A fines del año pasado, Albertico envió a Norberto unas prosas. Decidimos de inmediato incluirlas en La Gaceta de Cuba. Las vidas de José Martí y José Asunción Silva se cruzaban en aquellas páginas que me parecieron extraordinarias. Le escribí para decirle mi admiración y para saber si esos fragmentos formaban parte de “algo mayor”. “Claro que esa historia hace parte de ‘algo mayor’”, me respondió de inmediato, en un mensaje aderezado de bromas irrepetibles, “pero hace dos años tuve un grave accidente tecnológico y se me borraron muchos archivos, entre ellos cuatro novelas ya terminadas (obviamente inéditas) de más de trescientas páginas cada una. De todas he rescatado fragmentos, pero hay que ir despacito porque cada consulta del técnico cuesta medio ojo de la cara”.

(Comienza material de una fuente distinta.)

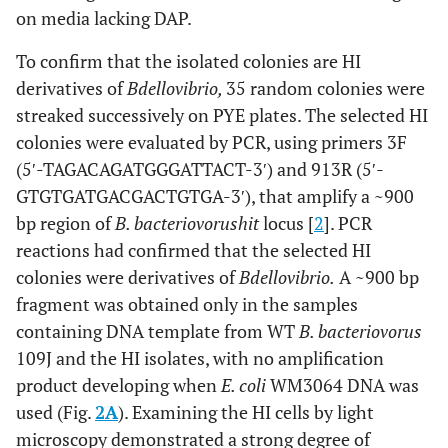
on media lacking DAP.
To confirm that the isolated colonies are HI
derivatives of
Bdellovibrio,
35 random colonies were
streaked successively on PYE plates. The selected HI
colonies were evaluated by PCR, using primers 3F
(5′-TAGACAGATGGGATTACT-3′) and 913R (5′-
GTGTGATGACGACTGTGA-3′), that amplify a ~900
bp region of
B. bacteriovorus
hit
locus [
2
]. PCR
reactions had confirmed that the selected HI
colonies were derivatives of
Bdellovibrio.
A ~900 bp
fragment was obtained only in the samples
containing DNA template from WT
B. bacteriovorus
109J and the HI isolates, with no amplification
product developing when
E. coli
WM3064 DNA was
used (Fig.
2A
). Examining the HI cells by light
microscopy demonstrated a strong degree of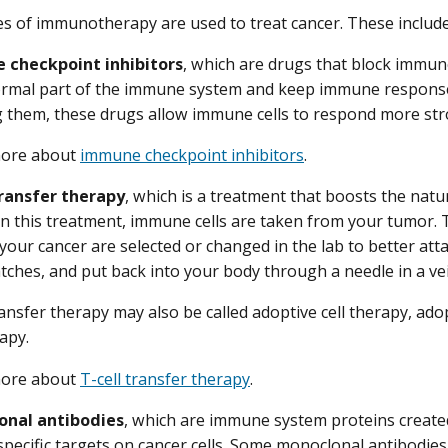
es of immunotherapy are used to treat cancer. These include
checkpoint inhibitors
, which are drugs that block immu
ormal part of the immune system and keep immune response
g them, these drugs allow immune cells to respond more stro
more about
immune checkpoint inhibitors
.
transfer therapy
, which is a treatment that boosts the natur
In this treatment, immune cells are taken from your tumor. 
your cancer are selected or changed in the lab to better atta
tches, and put back into your body through a needle in a ve
transfer therapy may also be called adoptive cell therapy, 
rapy.
more about
T-cell transfer therapy
.
onal antibodies
, which are immune system proteins created
specific targets on cancer cells. Some monoclonal antibodies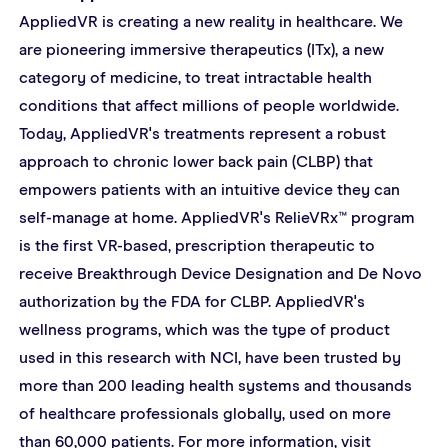
AppliedVR is creating a new reality in healthcare. We 
are pioneering immersive therapeutics (ITx), a new 
category of medicine, to treat intractable health 
conditions that affect millions of people worldwide. 
Today, AppliedVR's treatments represent a robust 
approach to chronic lower back pain (CLBP) that 
empowers patients with an intuitive device they can 
self-manage at home. AppliedVR's RelieVRx™ program 
is the first VR-based, prescription therapeutic to 
receive Breakthrough Device Designation and De Novo 
authorization by the FDA for CLBP. AppliedVR's 
wellness programs, which was the type of product 
used in this research with NCI, have been trusted by 
more than 200 leading health systems and thousands 
of healthcare professionals globally, used on more 
than 60,000 patients. For more information, visit 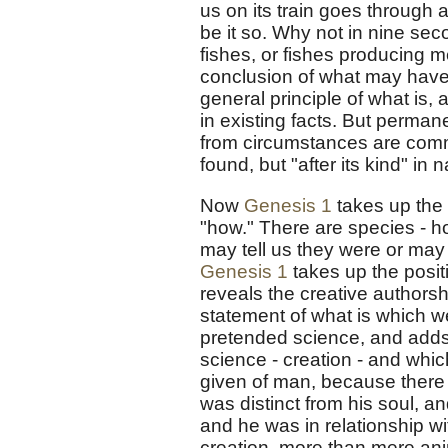
us on its train goes through a
be it so. Why not in nine se
fishes, or fishes producing m
conclusion of what may have 
general principle of what is, 
in existing facts. But perma
from circumstances are comm
found, but "after its kind" in 
Now
Genesis 1
takes up the 
"how." There are species - h
may tell us they were or may 
Genesis 1
takes up the posit
reveals the creative authorship
statement of what is which w
pretended science, and adds 
science - creation - and whic
given of man, because there
was distinct from his soul, 
and he was in relationship w
creation, more than mere anim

Su cuerpo, su hígado, ya estaban minados, y no habría tiempo de “andar despacito” para rescatar esos tesoros perdidos.

Dije antes que su poesía, su obra toda, era más existencial que política. Sin embargo, en Las derrotas (publicado por Ediciones Unión en 2008, y merecedor también del Premio de la Crítica), puede leerse un poema del que reproduzco fragmentos: “He visto las mejores mentes de mi generación […] estrellarse contra un muro de ideas que antes se estrellaron contra un muro de gente. Las he visto izar banderas y quemarlas después. Aplaudir desenfrenadamente en sus tribunas y con el mismo desenfreno abominarlas luego en tribunas de otros. […] Las mejores mentes de mi generación quisieron cambiar el mundo con bombo y pandereta a una hora en que el mundo se cambiaba a sí mismo con saña y maldición”.

El 16 de septiembre de 2015 murió no solo uno de los más singulares poetas de su generación, sino uno de los más grandes poetas cubanos de todos los tiempos.

Hoy sábado 19, antes de escribir estas líneas, he revisado la prensa cubana (la que se publica en Cuba, quiero decir). Ni siquiera en los sitios culturales hay una nota que dé cuenta de que ha muerto Alberto Rodríguez Tosca.

Su obra sobrevivirá cualquier intento de olvido.